Doctors need to be re-schooled (or just schooled) about addiction. Many have no inkling what causes addiction, the normal course of addiction and how their prescribing habits affect addiction and society in general. Mandatory prescription monitoring needs to be in place in every state. When a doctor writes for an addictive drug, it needs to be logged in the database and all Rx’s that get presented at a pharmacy need to be logged in the same database by the pharmacist. Right now, most state monitoring databases are voluntary (hello, Ohio!).
If we can track a pair of socks from Amazon.com all over the country, we can track dangerous prescription drugs. When I was a pharmacist in Illinois, we had triplicate prescription blanks for all CII narcotics. That means the MD writes the Rx and sends one copy to the DEA, and the other 2 to the pharmacy. The pharmacist fills the Rx and sends one copy to the DEA and retains the original. We need better ideas, not ones based on greed, to start saving our on members of society. We can’t trust the medical profession to do it for us.
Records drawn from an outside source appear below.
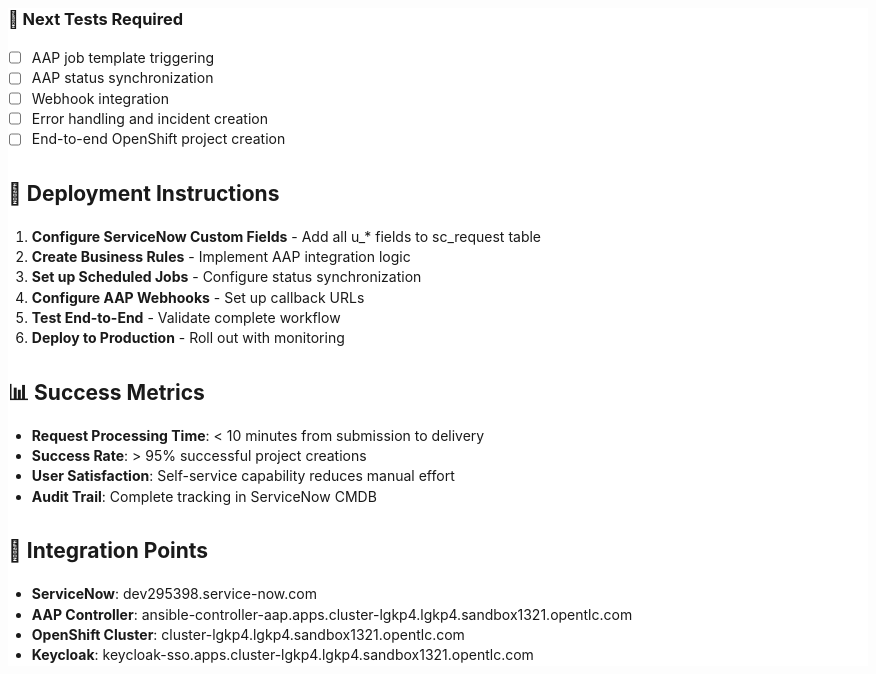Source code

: ### 🔄 Next Tests Required
- [ ] AAP job template triggering
- [ ] AAP status synchronization
- [ ] Webhook integration
- [ ] Error handling and incident creation
- [ ] End-to-end OpenShift project creation

## 🚀 Deployment Instructions

1. **Configure ServiceNow Custom Fields** - Add all u_* fields to sc_request table
2. **Create Business Rules** - Implement AAP integration logic
3. **Set up Scheduled Jobs** - Configure status synchronization
4. **Configure AAP Webhooks** - Set up callback URLs
5. **Test End-to-End** - Validate complete workflow
6. **Deploy to Production** - Roll out with monitoring

## 📊 Success Metrics

- **Request Processing Time**: < 10 minutes from submission to delivery
- **Success Rate**: > 95% successful project creations
- **User Satisfaction**: Self-service capability reduces manual effort
- **Audit Trail**: Complete tracking in ServiceNow CMDB

## 🔗 Integration Points

- **ServiceNow**: dev295398.service-now.com
- **AAP Controller**: ansible-controller-aap.apps.cluster-lgkp4.lgkp4.sandbox1321.opentlc.com
- **OpenShift Cluster**: cluster-lgkp4.lgkp4.sandbox1321.opentlc.com
- **Keycloak**: keycloak-sso.apps.cluster-lgkp4.lgkp4.sandbox1321.opentlc.com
When we think about prescription pain killers, or opioids (aka opiates), we think about doctors who write for them. Well, they are only part of the source of the supply of these drugs. With the deluge of patients on the medical system, due in part to an aging population, and increases in treatment modalities, state medical boards have allowed an entire army of other prescribing sources. Doctors just don’t have enough hours in a day to meet the demand, so physician assistants (PA’s), nurse practitioners (NP’s), and others in some states, have taken up the slack.
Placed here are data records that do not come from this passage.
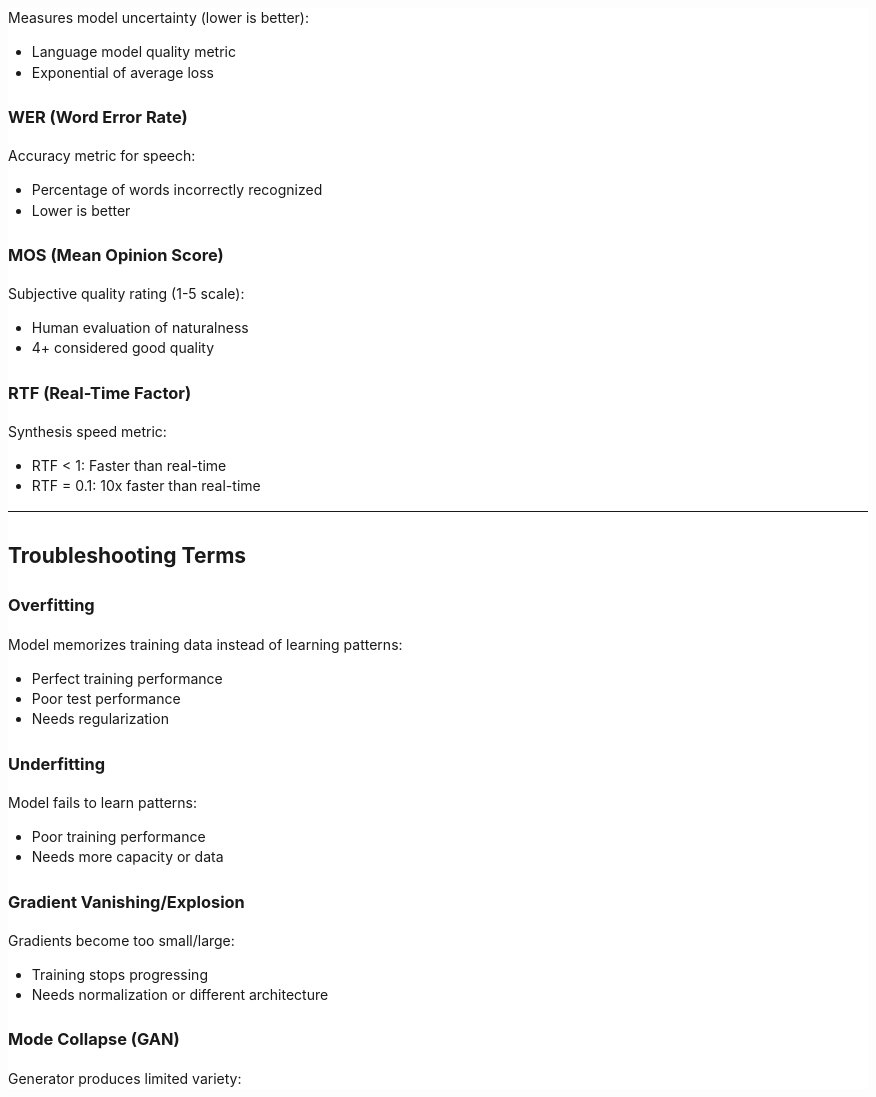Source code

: Measures model uncertainty (lower is better):

- Language model quality metric
- Exponential of average loss

### WER (Word Error Rate)

Accuracy metric for speech:

- Percentage of words incorrectly recognized
- Lower is better

### MOS (Mean Opinion Score)

Subjective quality rating (1-5 scale):

- Human evaluation of naturalness
- 4+ considered good quality

### RTF (Real-Time Factor)

Synthesis speed metric:

- RTF < 1: Faster than real-time
- RTF = 0.1: 10x faster than real-time

---

## Troubleshooting Terms

### Overfitting

Model memorizes training data instead of learning patterns:

- Perfect training performance
- Poor test performance
- Needs regularization

### Underfitting

Model fails to learn patterns:

- Poor training performance
- Needs more capacity or data

### Gradient Vanishing/Explosion

Gradients become too small/large:

- Training stops progressing
- Needs normalization or different architecture

### Mode Collapse (GAN)

Generator produces limited variety:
Unfortunately, when you get more players in the prescribing arena, you get less oversight by the boards that created them. Especially in this day and age of post recession when medical board budgets are strained. There are fewer investigators to keep track of all of these new writers of dangerous drugs.
The federal government is clamoring for more oversight, but the states have yet to respond. Sure, most states have implemented prescription monitoring programs, but most are not require mandatory reporting. The pain killer to heroin to overdose death spiral has cost too many lives already. it is time we put human lives before greed, with required monitoring and increased oversight of prescribers.
The editorial board of the largest news paper in Ohio, Cleveland’s Plain Dealer, has made a direct demand to the Governor of Ohio to make drug and alcohol treatment funding a priority. As a drug counselor, social worker, criminal defense attorney and recovering addict myself, I can’t agree more strenuously. Right now, treatment for the disease of addiction is rarely available on demand, Typically, wait times for entry into treatment run from 2 weeks to 2 months.
Though we hear more about heart disease and cancer, because we understand those to be diseases, many addicted clients suffer from the most costly disease in the world. Addiction results in the following forms of direct and indirect financial costs: under productivity at work due to “hangovers”, not showing up for work, car accidents, assaults/domestic violence, divorce, bankruptcy, foreclosure, arrests, diseases (cirrhosis of the liver just to name one) treatment, and the list goes on. Addiction costs roughly $524 billion per year in America. More than heart disease and diabetes combined.
We need to understand that our loved ones do not want to live this way. Addiction is not a choice. No one would “choose” to act in ways that destroy their lives and the lives of others. Sure, there was the initial choice to pick up a drink or a drug, but after that, many of us have no control and simply cannot stop without medical assistance. I encourage everyone touched by this disease to speak out and ask your legislators to make more money available to treat these very sick individuals.